St. Benildus and St. Cassian share a feast day. One was loved, the other loathed. They both found sanctity.
An undersized child born to illiterate parents, Pierre Romançon didn’t look like he was cut out to be a teacher in 19th-century France, where schoolmasters ruled by intimidation or a leather strap. But he was clever at his lessons and good with kids, so when he first encountered the Christian Brothers, a teaching order, it seemed obvious to him that this was his call.
Pierre’s parents didn’t want him to enter religious life. The Christian Brothers didn’t want him either, concerned as they were that a man of such diminutive size would be incapable of commanding the students’ respect. But they watched him teach for a few days and admitted him without reservation, seeing how skilled he was both as a teacher and as a disciplinarian. And while his parents threatened to cut him off financially, money didn’t mean much to a man longing to make a vow of poverty. So Pierre became Brother Benildus and embarked on a fairly unremarkable teaching career that would ultimately win him a halo.
Br. Benildus wasn’t welcomed when he first arrived to teach at a new school; the parents of the rowdy, nearly illiterate boys were doubtful that such a small man could keep their sons in line. But he was tougher than they expected and more loving, too, earning the boys’ respect by respecting them first. A strict disciplinarian, Br. Benildus was still so kind that each of his students felt himself to be the holy teacher’s favorite. He spent hours tutoring the slower students and even learned sign language so as to instruct a deaf 18-year-old who wanted to make his First Communion.
Benildus played games with the boys, gave them rewards, and taught them to make simple musical instruments (which he then bought back from them in order to save himself from the irate parents who had to endure the cacophony said instruments produced). Before long, even the parents who had initially opposed him were coming for lessons at the night school Benildus set up for adults.
None of this came easily, though. Saints don’t become saints by having naturally impeccable temperaments, but by overcoming their inclinations to sin, and St. Benildus was just as easy to anger as you or me. In one of the most relatable saint quotations of all time, he confessed the difficulty his intractable students gave him:
I imagine that the angels themselves, if they came down as schoolmasters, would find it hard to control their anger. Only with the help of the Blessed Virgin do I keep from murdering some of them.
But however they provoked him, his response was love. Stern love, sometimes, but love just the same. And they loved him right back.

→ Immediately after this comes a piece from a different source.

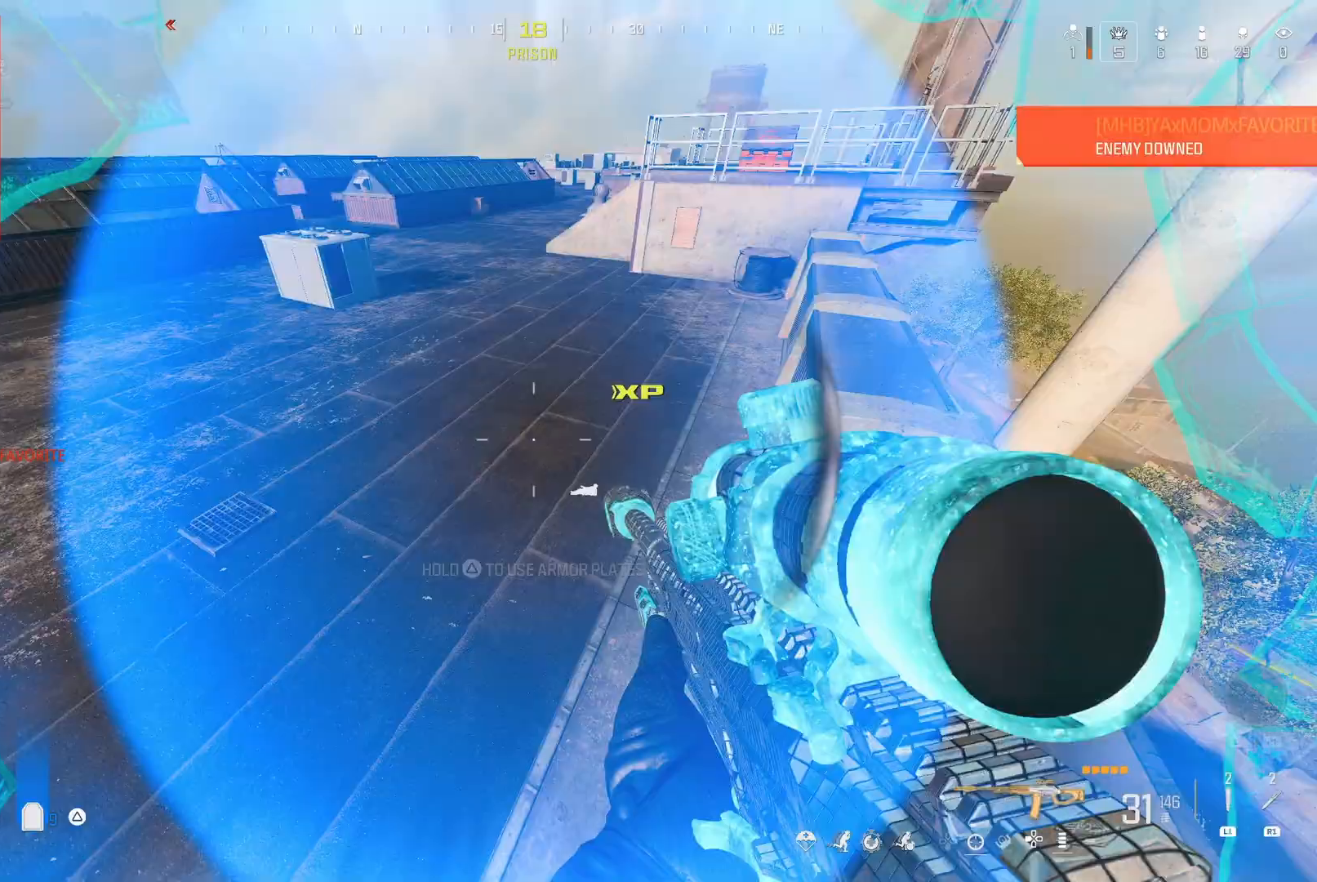
{"dt_ms": 500, "buttons": [], "left_stick": "center", "right_stick": "up-right", "events": [[67, "right_stick", "center"], [467, "right_stick", "up-right"]]}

St. Benildus worked no miracles and had no visions. He inspired many conversions and vocations, but nothing terribly remarkable. Pope Pius XI summed the saint up well when he called him the “Saint of the daily grind,” remarking, “Sanctity does not consist in doing extraordinary things, but in doing ordinary things extraordinarily well.” And in his ordinariness, his students loved him, knowing that he had loved them first and best.
Another holy teacher: St. Cassian
On the same day that St. Benildus is remembered, the Church celebrates another holy teacher. But while St. Benildus was loved by his students, St. Cassian of Imola was not. A 4th-century primary school teacher, he was responsible for helping young boys learn to read and write. History hasn’t told us whether or not he was a good teacher, just that he was despised by his students. It’s not uncommon for excellent teachers to be hated because they’re strict or challenging, so perhaps it’s best not to pass judgment on St. Cassian even in the light of his fate.
And it was a gruesome fate. As with many early martyrs in Rome, Cassian’s faith was discovered and he was ordered to sacrifice to the pagan gods. When he refused, he was condemned to death. Rather than chop his head off, the governor ordered that St. Cassian be killed by his students. So the elementary school teacher was led before some 200 disgruntled pupils, each armed with the metal stylus used for carving letters in wax tablets. They broke their tablets over his head, carved their names in his flesh, and finally stabbed him to death. All the while, St. Cassian stood patiently, demonstrating that perhaps their rage said more about them than it did about him.
St. Benildus was successful, beloved, and recognized in his lifetime as being a great gift to those he served. St. Cassian was hated beyond all reason. But both were serving God by serving their students, loving them in small ways regardless of whether they were loved in return.
On August 13, the feast of St. Benildus and St. Cassian of Imola, let’s ask them to pray for teachers, both loved and loathed, that they would have supernatural patience and would love with Christ’s love. Sts. Benildus and Cassian, pray for us!